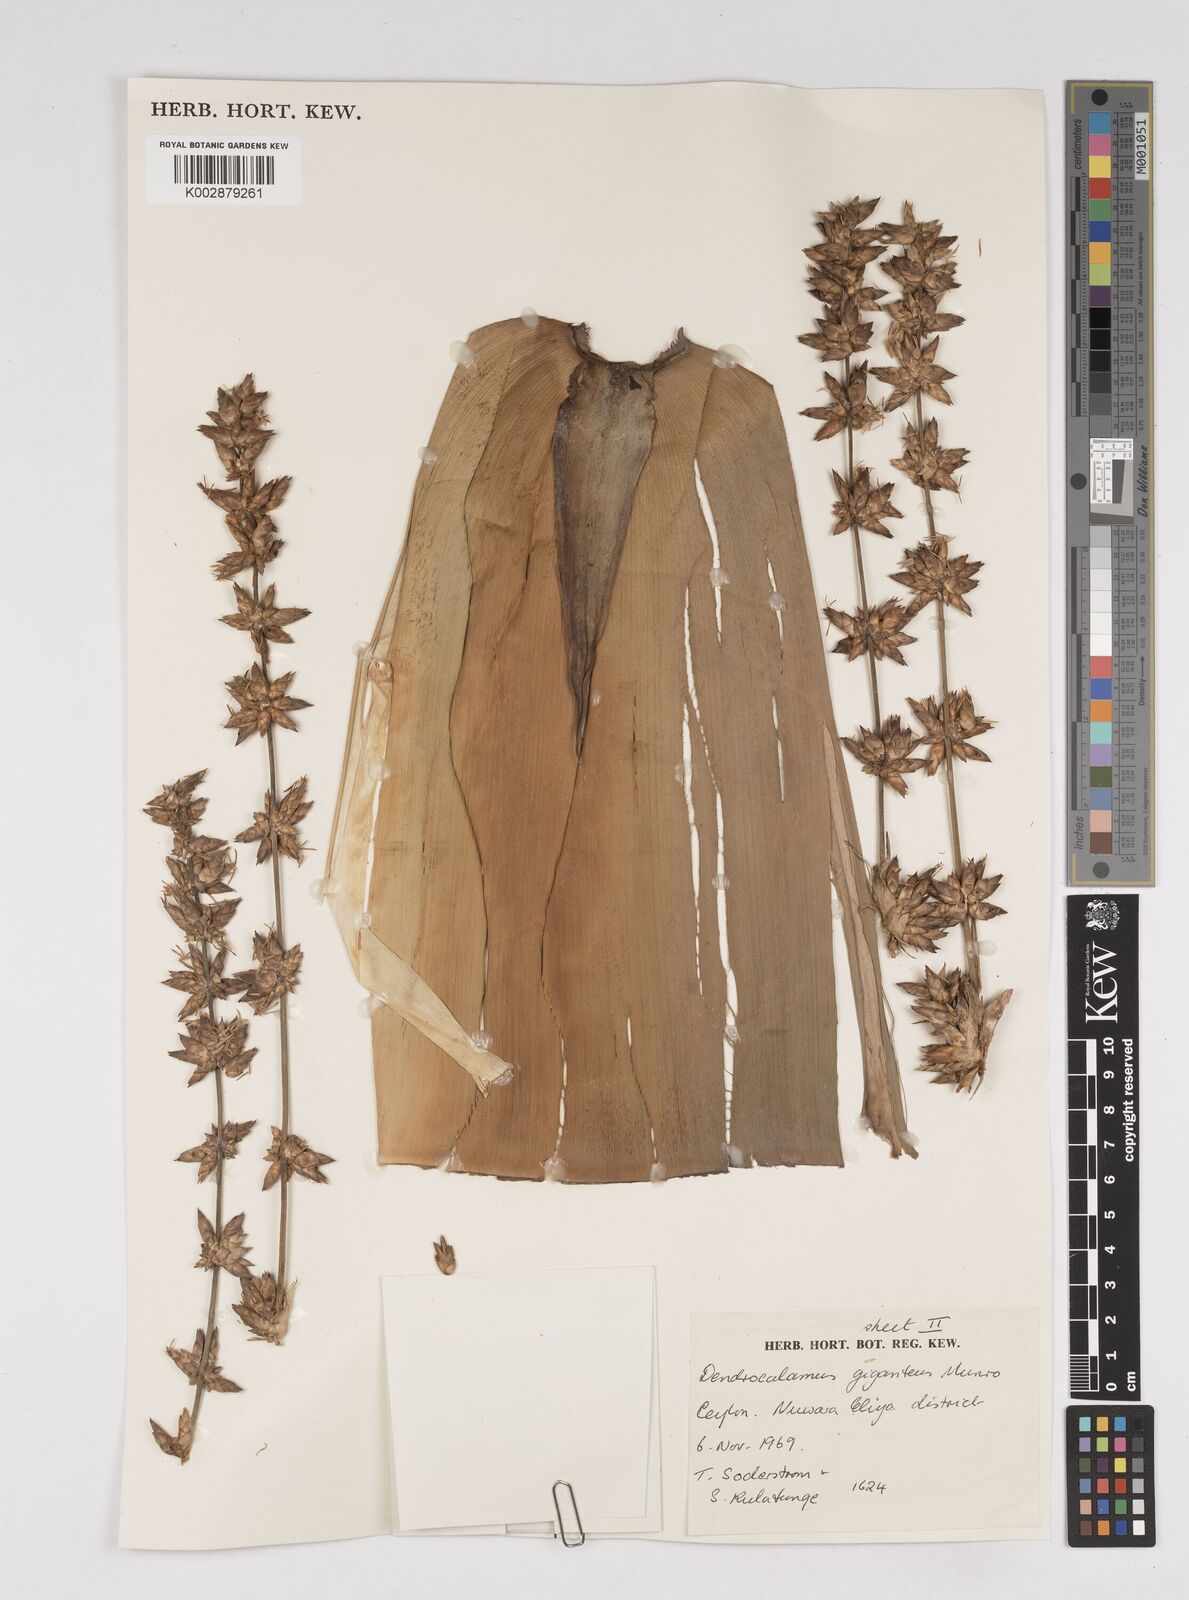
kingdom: Plantae
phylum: Tracheophyta
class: Liliopsida
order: Poales
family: Poaceae
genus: Dendrocalamus
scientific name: Dendrocalamus giganteus
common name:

* * * *

PROBLEM :: Rewrite the lines from the one holding "class: Liliopsida" through the end of the entries, inclusive, with "common name" swapped for "vernacular name" and nothing else altered.

WORKED SOLUTION ::
class: Liliopsida
order: Poales
family: Poaceae
genus: Dendrocalamus
scientific name: Dendrocalamus giganteus
vernacular name:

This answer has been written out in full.